WORK TASK: Quote the data word for word, starting at the very beginning and ending with the line that contains "- 🐍 **Python**: Building", including both ends. Leave the pictures out of your answer.

[Stored entries]
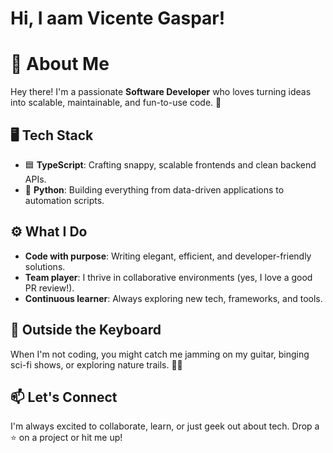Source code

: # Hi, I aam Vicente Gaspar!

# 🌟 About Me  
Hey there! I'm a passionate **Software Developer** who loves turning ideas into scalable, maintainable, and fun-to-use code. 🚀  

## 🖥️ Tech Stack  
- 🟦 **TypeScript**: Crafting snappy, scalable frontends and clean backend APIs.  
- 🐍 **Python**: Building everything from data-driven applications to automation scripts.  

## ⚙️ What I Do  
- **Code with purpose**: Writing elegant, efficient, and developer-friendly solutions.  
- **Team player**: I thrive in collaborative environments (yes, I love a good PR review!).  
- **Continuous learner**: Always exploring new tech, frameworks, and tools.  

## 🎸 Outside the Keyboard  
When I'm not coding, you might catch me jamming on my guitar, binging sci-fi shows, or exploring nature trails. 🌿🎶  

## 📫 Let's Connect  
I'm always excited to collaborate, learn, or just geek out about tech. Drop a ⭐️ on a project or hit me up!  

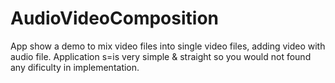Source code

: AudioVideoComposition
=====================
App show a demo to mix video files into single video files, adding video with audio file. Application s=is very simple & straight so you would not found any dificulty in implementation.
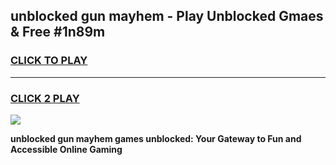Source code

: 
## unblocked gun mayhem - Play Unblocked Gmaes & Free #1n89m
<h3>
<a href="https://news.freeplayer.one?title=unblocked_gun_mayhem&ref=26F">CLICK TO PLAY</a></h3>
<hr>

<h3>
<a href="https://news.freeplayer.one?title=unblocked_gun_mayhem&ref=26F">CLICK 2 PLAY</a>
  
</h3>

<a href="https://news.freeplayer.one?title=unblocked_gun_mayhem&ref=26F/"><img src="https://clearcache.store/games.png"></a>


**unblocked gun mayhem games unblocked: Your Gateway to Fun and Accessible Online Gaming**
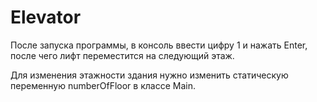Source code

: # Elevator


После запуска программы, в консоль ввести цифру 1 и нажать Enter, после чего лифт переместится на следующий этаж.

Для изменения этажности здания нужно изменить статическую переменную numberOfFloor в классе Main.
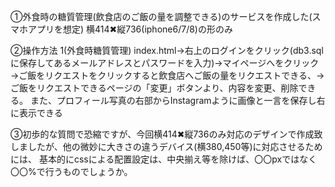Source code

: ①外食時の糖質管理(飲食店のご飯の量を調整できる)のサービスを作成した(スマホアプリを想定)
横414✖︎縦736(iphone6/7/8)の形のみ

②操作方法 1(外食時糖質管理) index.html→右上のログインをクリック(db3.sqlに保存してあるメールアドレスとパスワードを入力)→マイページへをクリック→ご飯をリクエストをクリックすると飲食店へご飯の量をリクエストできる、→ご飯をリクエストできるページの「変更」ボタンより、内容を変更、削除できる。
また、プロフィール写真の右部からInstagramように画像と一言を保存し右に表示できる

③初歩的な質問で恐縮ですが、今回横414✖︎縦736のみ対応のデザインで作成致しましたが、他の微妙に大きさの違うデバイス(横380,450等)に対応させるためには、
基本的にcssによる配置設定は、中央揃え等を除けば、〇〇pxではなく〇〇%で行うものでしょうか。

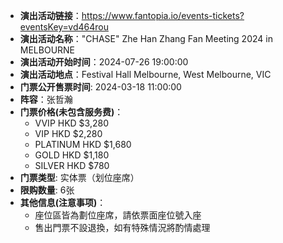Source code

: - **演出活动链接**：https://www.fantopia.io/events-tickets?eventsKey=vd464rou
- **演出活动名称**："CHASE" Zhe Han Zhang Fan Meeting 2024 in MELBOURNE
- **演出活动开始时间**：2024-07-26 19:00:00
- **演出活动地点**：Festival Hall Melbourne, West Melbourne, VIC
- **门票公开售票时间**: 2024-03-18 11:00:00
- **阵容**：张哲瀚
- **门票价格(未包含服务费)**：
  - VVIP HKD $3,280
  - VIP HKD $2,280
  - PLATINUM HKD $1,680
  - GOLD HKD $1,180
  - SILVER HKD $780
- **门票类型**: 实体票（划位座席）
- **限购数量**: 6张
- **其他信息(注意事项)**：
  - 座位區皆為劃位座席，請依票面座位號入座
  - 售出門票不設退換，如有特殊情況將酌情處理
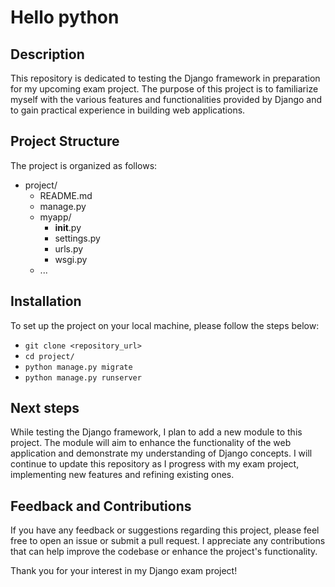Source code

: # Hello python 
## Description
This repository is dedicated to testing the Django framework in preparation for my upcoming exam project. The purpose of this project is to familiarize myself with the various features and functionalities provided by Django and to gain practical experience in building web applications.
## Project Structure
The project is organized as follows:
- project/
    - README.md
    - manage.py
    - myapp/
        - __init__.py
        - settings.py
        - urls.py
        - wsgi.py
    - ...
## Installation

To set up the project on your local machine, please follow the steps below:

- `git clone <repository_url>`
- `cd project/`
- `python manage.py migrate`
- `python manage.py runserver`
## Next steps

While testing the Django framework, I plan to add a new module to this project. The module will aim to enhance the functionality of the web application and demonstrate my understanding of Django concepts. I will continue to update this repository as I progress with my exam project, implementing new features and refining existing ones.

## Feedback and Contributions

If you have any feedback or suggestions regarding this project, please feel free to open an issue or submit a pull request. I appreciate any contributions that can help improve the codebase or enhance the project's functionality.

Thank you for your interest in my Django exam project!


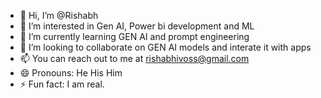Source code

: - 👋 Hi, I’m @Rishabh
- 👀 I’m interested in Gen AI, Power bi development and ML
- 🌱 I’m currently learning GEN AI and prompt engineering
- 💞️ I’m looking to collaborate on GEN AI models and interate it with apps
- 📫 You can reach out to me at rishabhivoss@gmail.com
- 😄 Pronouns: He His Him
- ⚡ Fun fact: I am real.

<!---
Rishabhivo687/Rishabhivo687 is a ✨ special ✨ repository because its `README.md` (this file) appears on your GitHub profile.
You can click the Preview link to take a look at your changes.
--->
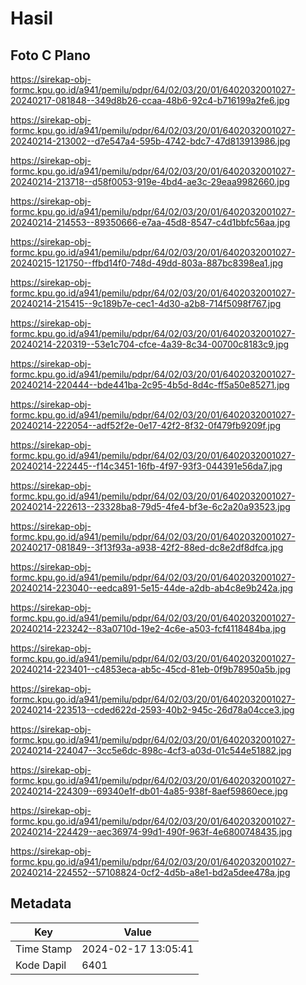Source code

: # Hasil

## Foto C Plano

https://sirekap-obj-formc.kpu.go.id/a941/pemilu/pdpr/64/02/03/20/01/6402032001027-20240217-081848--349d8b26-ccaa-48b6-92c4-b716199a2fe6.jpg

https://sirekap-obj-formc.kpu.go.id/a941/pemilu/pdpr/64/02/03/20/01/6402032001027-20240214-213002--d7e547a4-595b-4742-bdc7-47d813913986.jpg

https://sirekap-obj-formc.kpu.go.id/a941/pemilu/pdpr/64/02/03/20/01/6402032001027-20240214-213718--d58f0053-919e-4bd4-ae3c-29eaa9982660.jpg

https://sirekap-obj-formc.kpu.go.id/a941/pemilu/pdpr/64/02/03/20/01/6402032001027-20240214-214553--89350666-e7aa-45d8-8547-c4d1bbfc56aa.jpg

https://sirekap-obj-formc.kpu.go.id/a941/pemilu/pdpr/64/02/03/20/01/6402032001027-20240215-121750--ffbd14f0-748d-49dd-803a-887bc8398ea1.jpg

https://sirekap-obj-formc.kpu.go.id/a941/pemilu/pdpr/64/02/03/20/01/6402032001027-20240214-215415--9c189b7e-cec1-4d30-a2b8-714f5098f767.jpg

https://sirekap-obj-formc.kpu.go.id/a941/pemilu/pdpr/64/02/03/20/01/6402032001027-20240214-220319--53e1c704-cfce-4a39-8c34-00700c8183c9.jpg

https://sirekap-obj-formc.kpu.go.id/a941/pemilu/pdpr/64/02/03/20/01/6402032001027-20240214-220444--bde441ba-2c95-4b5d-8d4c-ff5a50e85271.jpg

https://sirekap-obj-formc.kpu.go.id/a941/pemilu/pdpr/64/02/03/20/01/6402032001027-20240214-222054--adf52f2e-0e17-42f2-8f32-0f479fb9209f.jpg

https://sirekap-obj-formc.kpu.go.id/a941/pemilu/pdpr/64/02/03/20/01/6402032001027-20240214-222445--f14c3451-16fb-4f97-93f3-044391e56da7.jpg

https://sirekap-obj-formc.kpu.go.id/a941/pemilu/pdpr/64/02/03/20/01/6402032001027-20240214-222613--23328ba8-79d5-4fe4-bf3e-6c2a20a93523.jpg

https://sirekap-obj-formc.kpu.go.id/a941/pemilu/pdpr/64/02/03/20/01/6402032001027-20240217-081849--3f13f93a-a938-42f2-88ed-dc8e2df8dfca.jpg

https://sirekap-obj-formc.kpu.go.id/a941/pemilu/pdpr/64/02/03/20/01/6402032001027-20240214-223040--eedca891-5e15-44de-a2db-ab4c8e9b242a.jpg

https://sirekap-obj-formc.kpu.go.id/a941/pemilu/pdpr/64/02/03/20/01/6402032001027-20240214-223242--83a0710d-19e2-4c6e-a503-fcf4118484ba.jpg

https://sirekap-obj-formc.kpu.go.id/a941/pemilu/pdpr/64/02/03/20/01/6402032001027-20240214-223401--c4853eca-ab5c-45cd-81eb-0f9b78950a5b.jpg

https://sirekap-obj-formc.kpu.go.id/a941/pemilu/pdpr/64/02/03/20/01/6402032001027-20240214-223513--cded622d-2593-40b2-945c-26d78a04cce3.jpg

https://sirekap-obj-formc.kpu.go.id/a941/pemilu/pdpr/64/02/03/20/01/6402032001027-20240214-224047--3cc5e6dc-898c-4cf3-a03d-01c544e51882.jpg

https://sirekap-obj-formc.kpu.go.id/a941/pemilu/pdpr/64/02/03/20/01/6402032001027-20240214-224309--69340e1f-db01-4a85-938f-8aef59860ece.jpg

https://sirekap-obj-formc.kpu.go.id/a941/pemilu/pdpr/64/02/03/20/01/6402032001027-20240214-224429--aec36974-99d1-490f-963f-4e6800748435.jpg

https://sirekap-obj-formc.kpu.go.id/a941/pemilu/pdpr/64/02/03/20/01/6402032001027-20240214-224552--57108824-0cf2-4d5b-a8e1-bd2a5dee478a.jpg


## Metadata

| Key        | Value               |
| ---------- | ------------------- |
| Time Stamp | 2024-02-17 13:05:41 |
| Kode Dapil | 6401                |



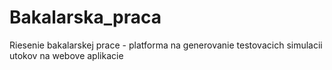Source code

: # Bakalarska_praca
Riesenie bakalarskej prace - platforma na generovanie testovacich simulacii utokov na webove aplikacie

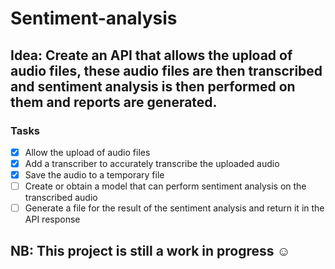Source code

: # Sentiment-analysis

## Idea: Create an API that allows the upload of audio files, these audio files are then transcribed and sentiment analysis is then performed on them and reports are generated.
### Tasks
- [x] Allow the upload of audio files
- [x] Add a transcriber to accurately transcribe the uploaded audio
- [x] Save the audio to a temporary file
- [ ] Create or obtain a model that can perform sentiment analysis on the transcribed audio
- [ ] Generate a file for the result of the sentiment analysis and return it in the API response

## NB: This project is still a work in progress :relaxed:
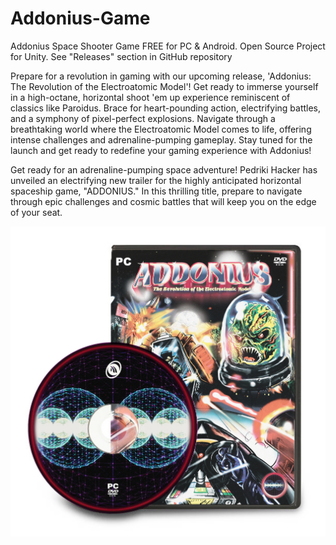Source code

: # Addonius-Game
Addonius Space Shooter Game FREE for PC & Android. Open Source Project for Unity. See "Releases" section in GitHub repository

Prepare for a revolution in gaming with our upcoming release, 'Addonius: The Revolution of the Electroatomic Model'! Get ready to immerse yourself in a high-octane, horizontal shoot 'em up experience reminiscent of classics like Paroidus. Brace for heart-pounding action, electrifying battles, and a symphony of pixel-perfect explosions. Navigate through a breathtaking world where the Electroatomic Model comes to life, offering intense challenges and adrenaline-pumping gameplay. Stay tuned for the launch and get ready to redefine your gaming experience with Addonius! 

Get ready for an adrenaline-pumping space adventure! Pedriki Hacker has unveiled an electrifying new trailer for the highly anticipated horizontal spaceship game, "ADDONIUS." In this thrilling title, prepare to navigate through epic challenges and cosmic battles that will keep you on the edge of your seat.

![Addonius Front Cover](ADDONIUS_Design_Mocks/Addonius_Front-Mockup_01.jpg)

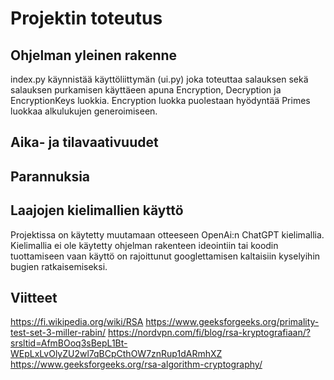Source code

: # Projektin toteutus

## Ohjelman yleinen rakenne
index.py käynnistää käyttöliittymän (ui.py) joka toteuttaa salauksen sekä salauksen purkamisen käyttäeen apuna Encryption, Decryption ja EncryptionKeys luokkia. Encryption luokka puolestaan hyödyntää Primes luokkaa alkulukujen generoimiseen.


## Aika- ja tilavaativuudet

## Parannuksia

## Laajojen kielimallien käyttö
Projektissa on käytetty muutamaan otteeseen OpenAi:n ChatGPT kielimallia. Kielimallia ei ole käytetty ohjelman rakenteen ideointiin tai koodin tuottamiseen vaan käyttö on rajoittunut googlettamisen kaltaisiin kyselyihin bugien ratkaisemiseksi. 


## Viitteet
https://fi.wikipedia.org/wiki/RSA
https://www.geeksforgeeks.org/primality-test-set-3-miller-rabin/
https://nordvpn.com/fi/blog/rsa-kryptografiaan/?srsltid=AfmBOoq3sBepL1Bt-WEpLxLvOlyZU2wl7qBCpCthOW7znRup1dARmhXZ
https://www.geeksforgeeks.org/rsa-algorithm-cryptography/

EXERCISE SOLUTION:
Source code

: # Hi, I aam Vicente Gaspar!

# 🌟 About Me  
Hey there! I'm a passionate **Software Developer** who loves turning ideas into scalable, maintainable, and fun-to-use code. 🚀  

## 🖥️ Tech Stack  
- 🟦 **TypeScript**: Crafting snappy, scalable frontends and clean backend APIs.  
- 🐍 **Python**: Building everything from data-driven applications to automation scripts.  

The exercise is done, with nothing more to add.